──────── Document text ────────
Personalization has always been associated with two other major things: technology and money. But since it's January, odds are, if your experiences are anything like mine, the following has happened to you:
Sound familiar? This is the tired story of our life as pushers-of-the-envelope. Which leads us to the Personalization and the City question of the week: Can personalization exist in a world without money or resources?
In this two-part series, I want to talk about what you can do this quarter on little or no money and what you can do to set the stage for the year to come.
Step 1. Realize that personalization (or whatever you call it in your company) is really just a way to incorporate features that make your customers feel like you understand them. That is a universal idea and not tied to any particular project.
Step 2. Figure out which of your budgeted projects (those that weren't part of your personalization projects) can be rethought to include the main ideas in your nonfunded projects.
Step 3. Figure out which budgeted projects controlled by other people you can attach yourself to.
Let's talk in detail about this. Step 1 is simple. If you are doing your job well, you should see that all the personalization projects you wanted to do this year follow the same modus operandi. Your reasons might be different than another company's reasons for wanting personalization, but I'll take a stab in the dark and guess that at some point your boss/CEO used statements like "Our site is impersonal," "Our customers don't trust us," "Our customers don't think that we understand them," "Our site is nonintuitive," or even "Everyone else is doing it."
I am sure that the projects you proposed (maybe it was a "my" area on the site or a system to recommend products or services) are great solutions to some of these problems. But if you weren't given the budget to do these great ideas, you need to take another track.
Figure out how you can add these personalization ideals to other projects you are doing. For instance, let's say you are in charge of redesigning a certain set of pages on your site, redoing your interactive voice response (IVR) system, or redoing your printed collateral. Look at each of these projects and see where a personal voice, or where addressing your users in a more personal fashion, could help. Maybe your revised collateral could address specific segments of users, where now you have only one version of your collateral.
Is this personalization or simply segmented direct marketing? Is there really a difference? To me, personalization is anything that makes your conversations with your users more specific. To one extreme, you might know their names and everything about them and can construct a personalized bulletin that is 100 percent just for them. However, maybe the most granular you can get right now is to segment users based on interest groups. In my view, the important difference between personalization and general segmentation is that in personalization you segment people based on their view of the world, not yours.
──────── Dataset records ────────
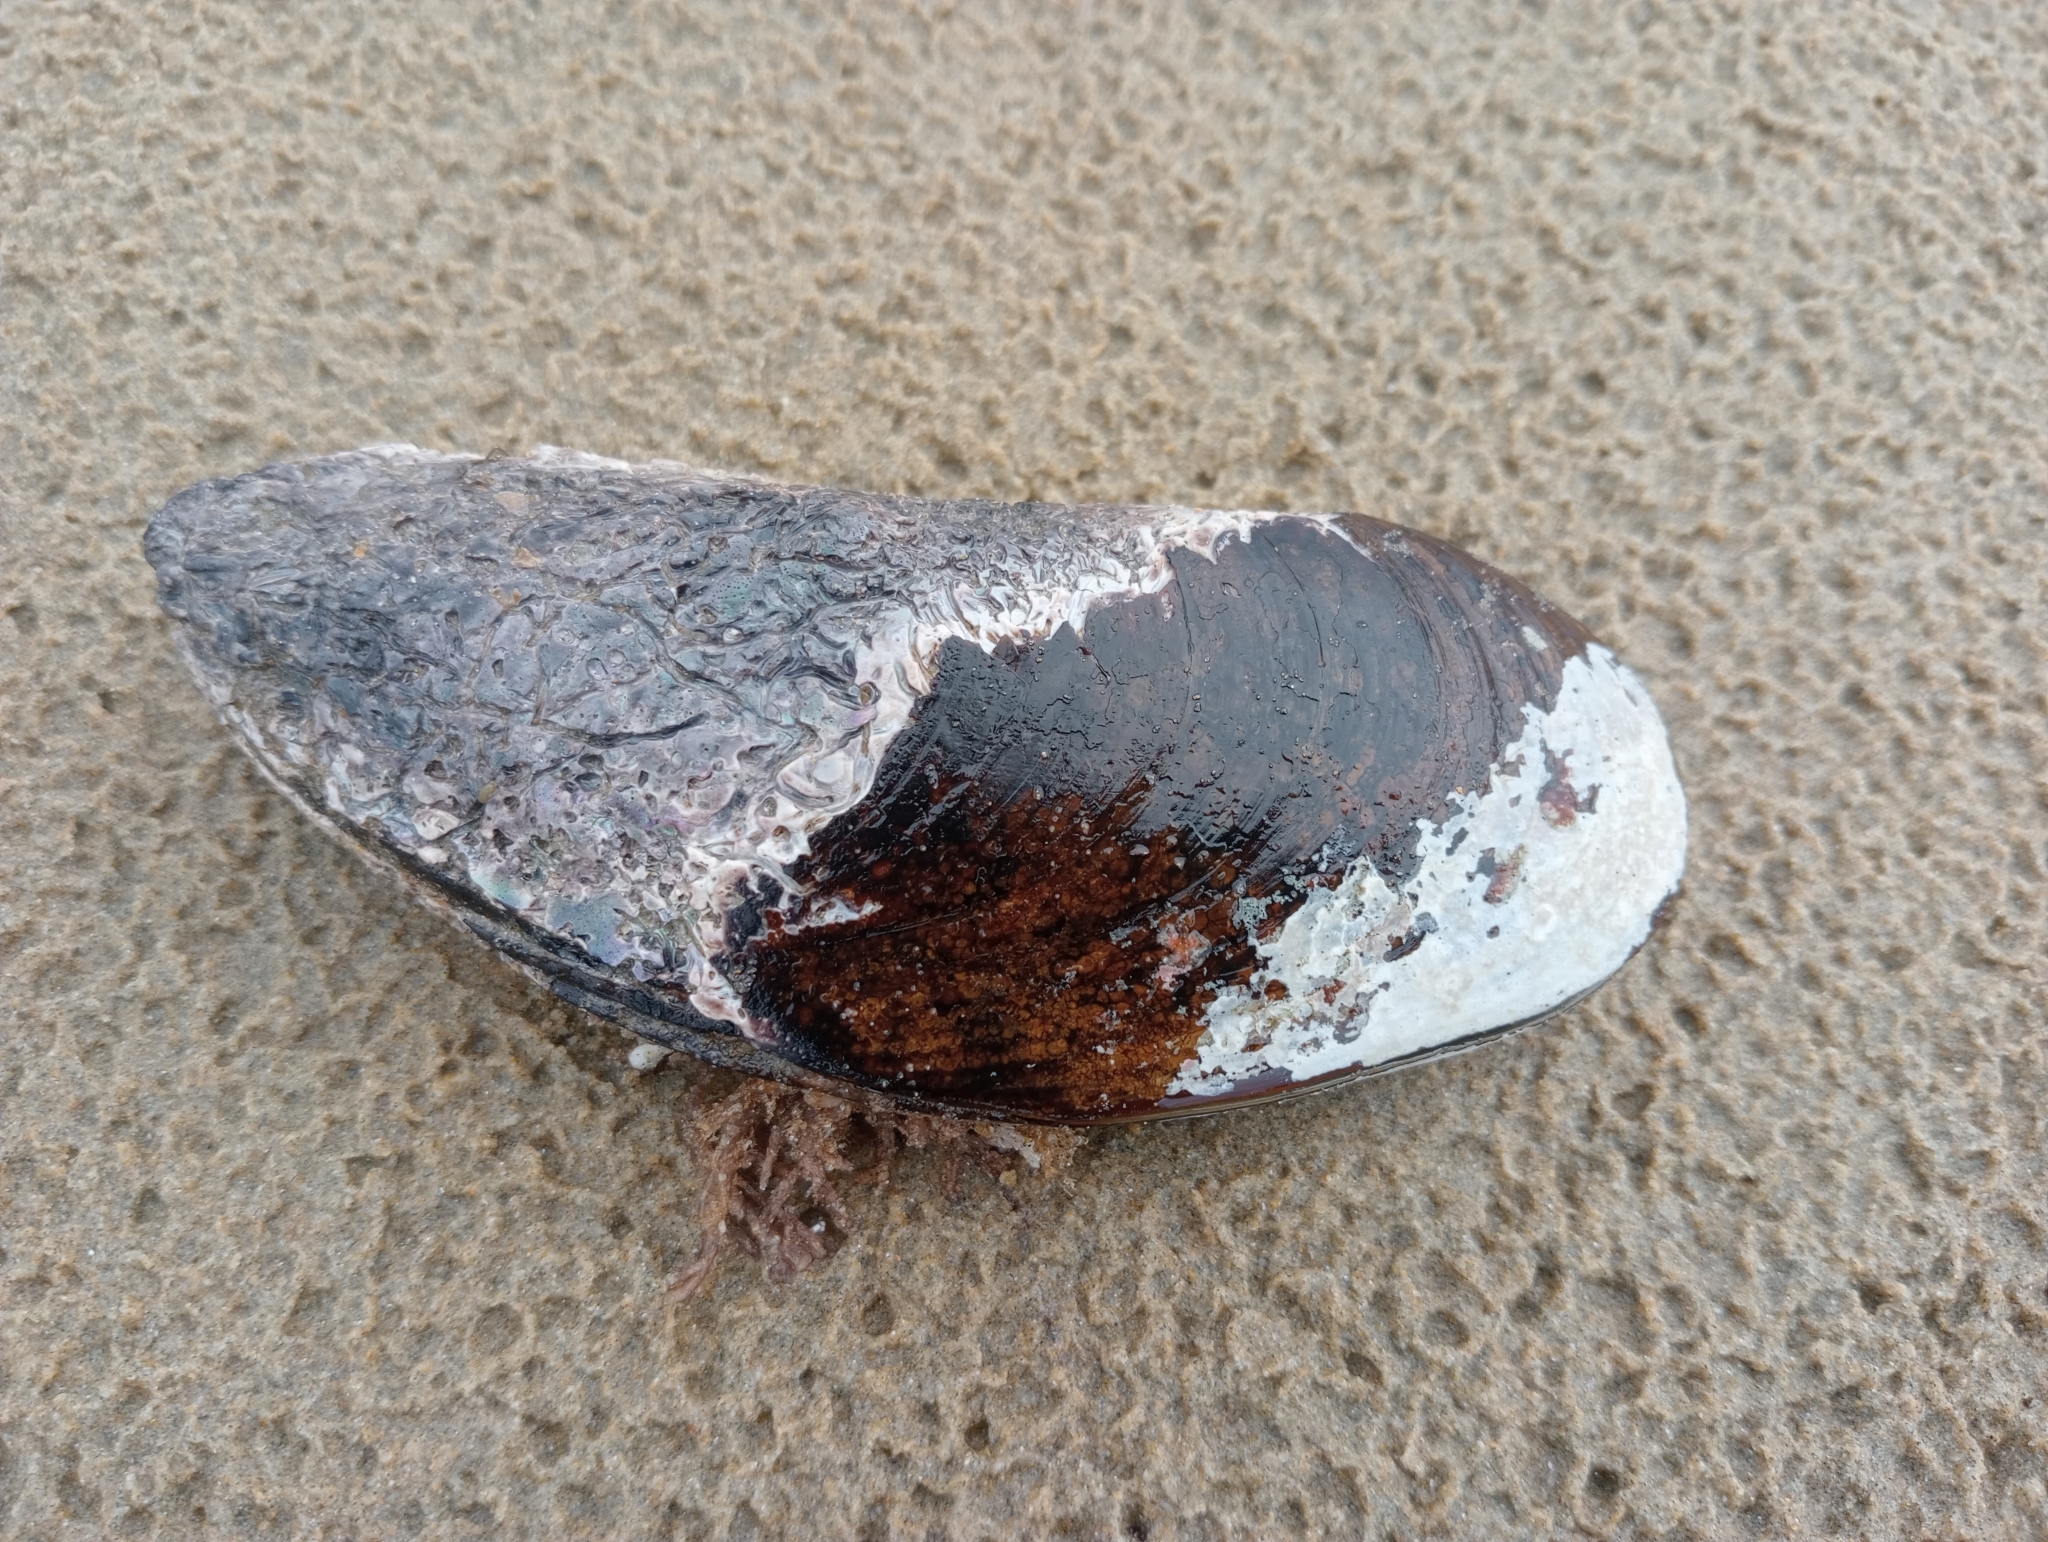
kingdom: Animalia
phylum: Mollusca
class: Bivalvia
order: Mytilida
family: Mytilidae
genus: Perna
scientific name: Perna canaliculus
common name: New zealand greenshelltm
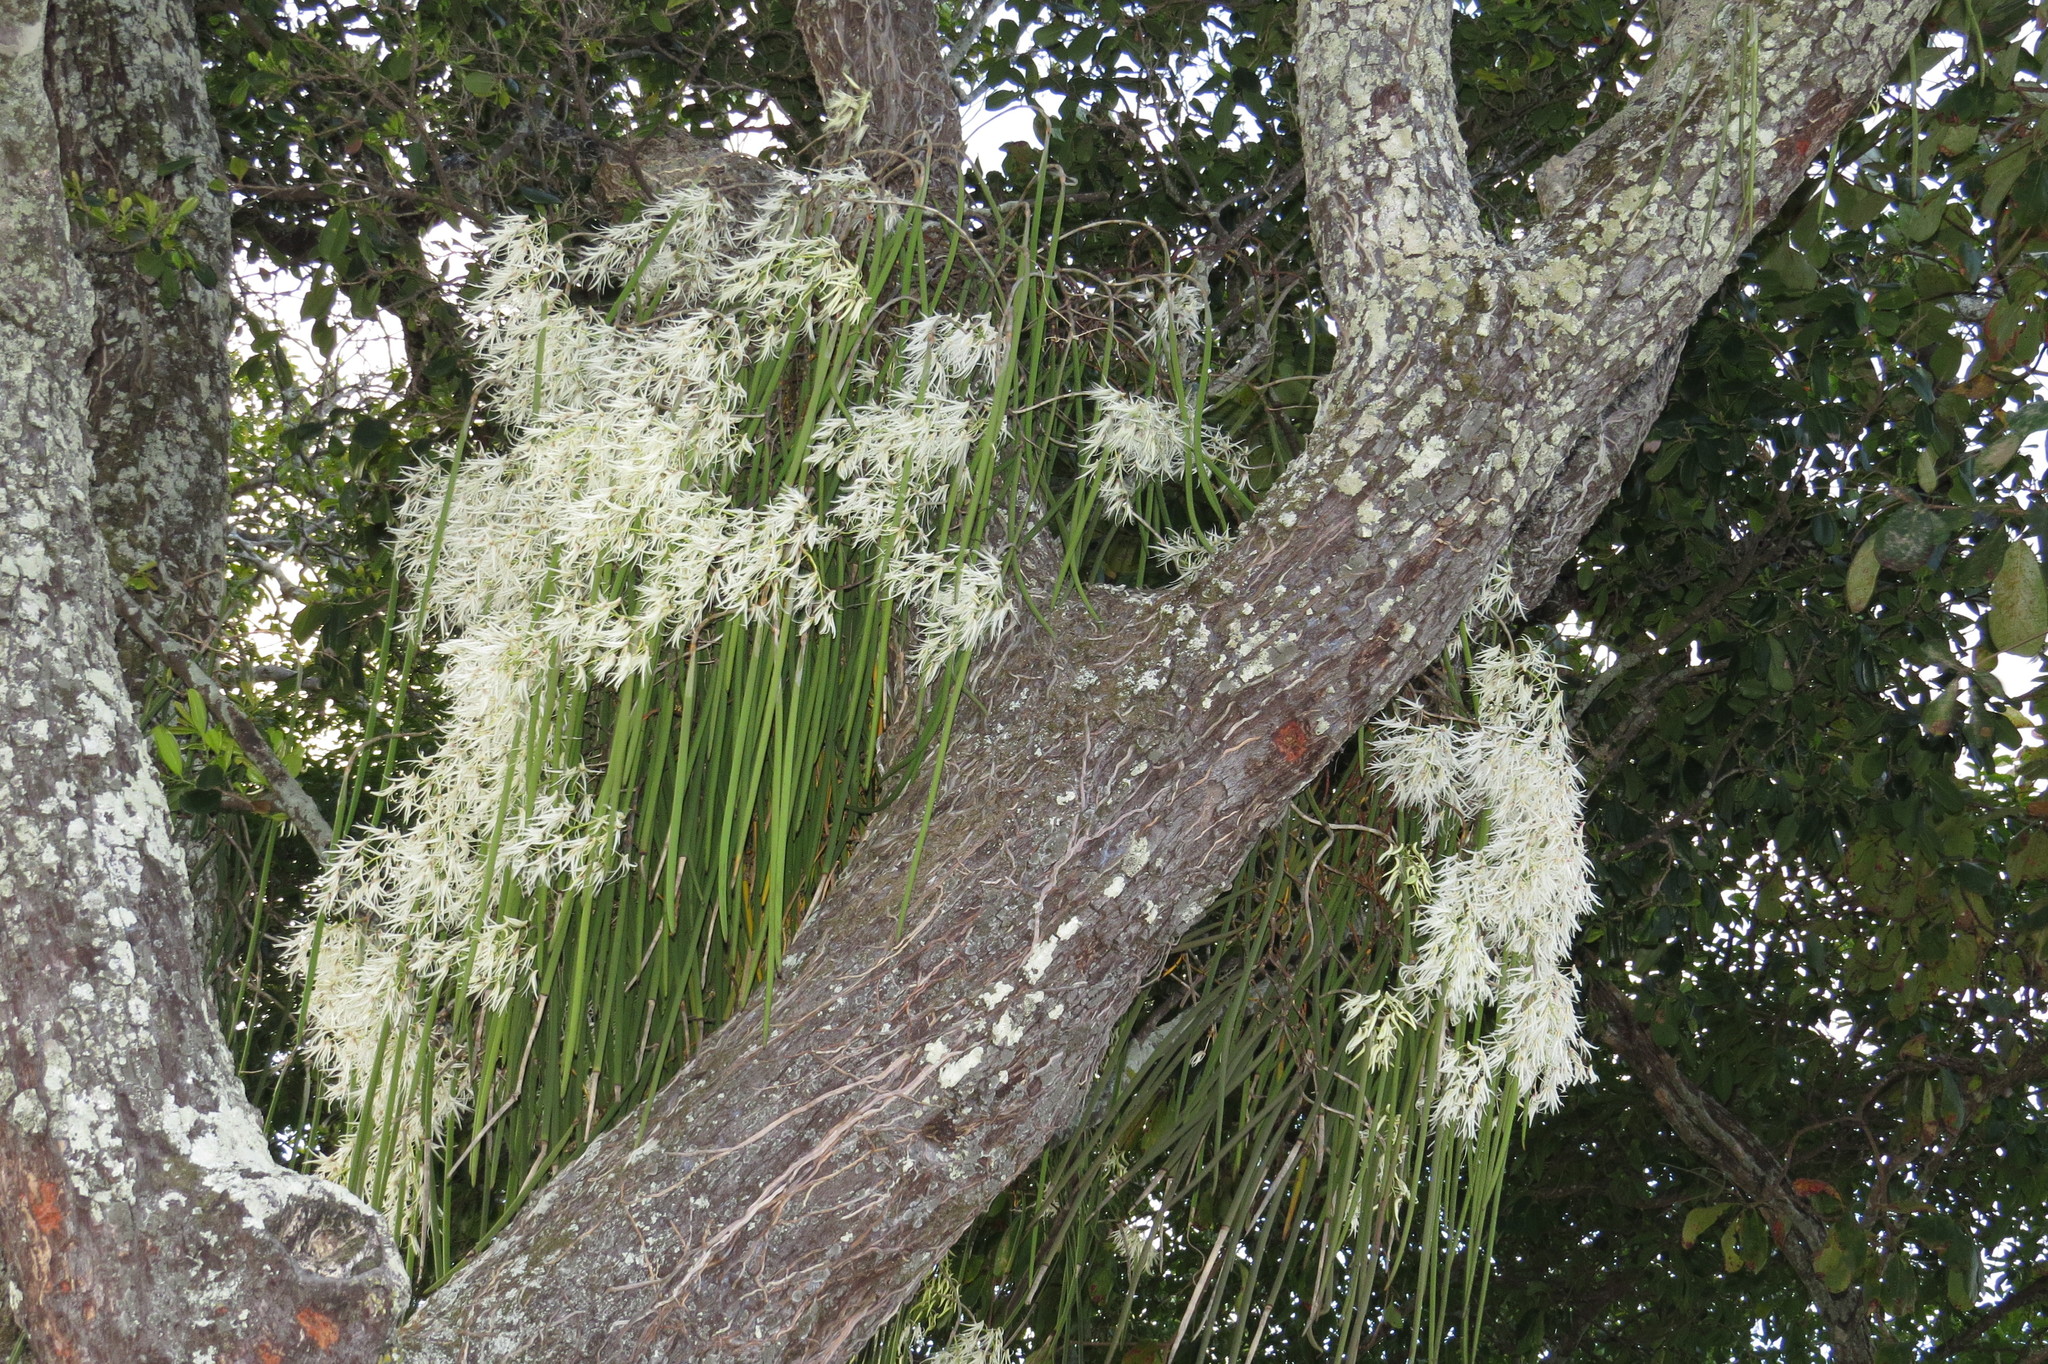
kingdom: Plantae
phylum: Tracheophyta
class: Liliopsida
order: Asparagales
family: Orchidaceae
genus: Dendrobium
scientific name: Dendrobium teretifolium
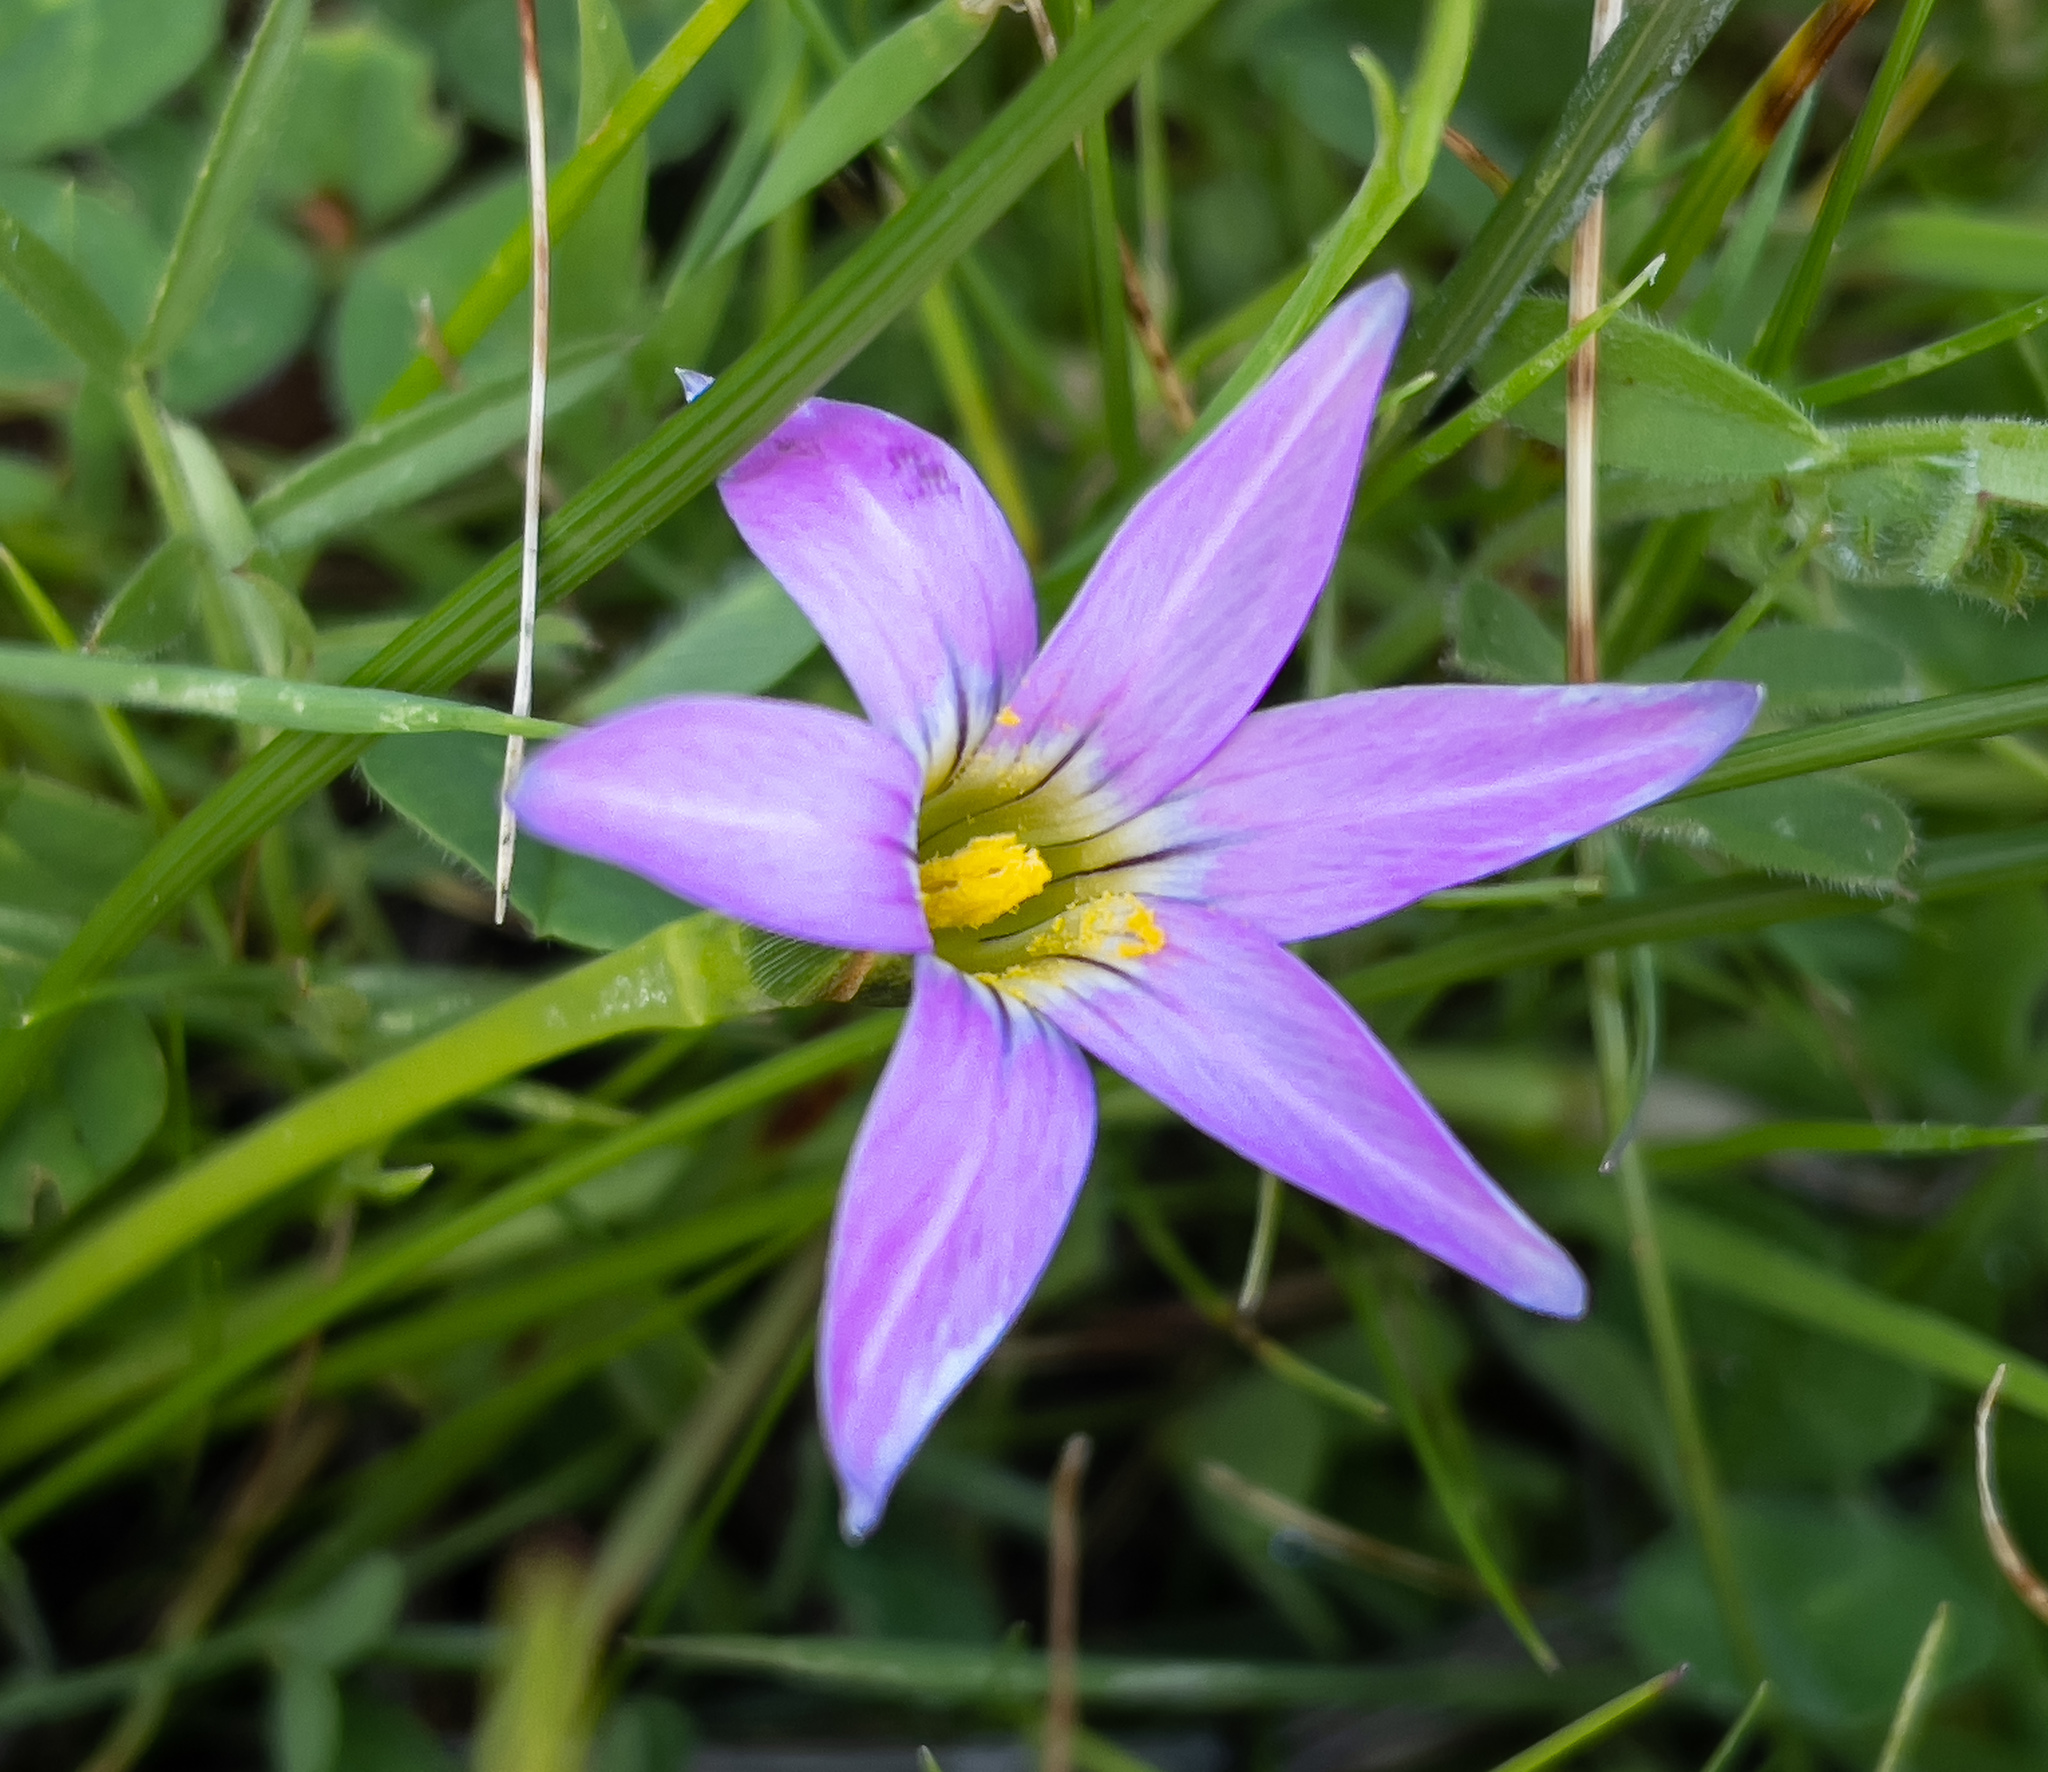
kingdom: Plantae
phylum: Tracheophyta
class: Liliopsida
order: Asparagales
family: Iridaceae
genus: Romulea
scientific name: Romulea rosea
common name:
────────
> _Stated task 1_
Duplicate the personalization article between "I am sure that" and "take another track.", inclusive.
> _Stated task 2_
In the personalization article, what sets personalization apart from general segmentation?

> _Exercise solution 1_
I am sure that the projects you proposed (maybe it was a "my" area on the site or a system to recommend products or services) are great solutions to some of these problems. But if you weren't given the budget to do these great ideas, you need to take another track.

> _Exercise solution 2_
In personalization, people are segmented based on their view of the world, not yours.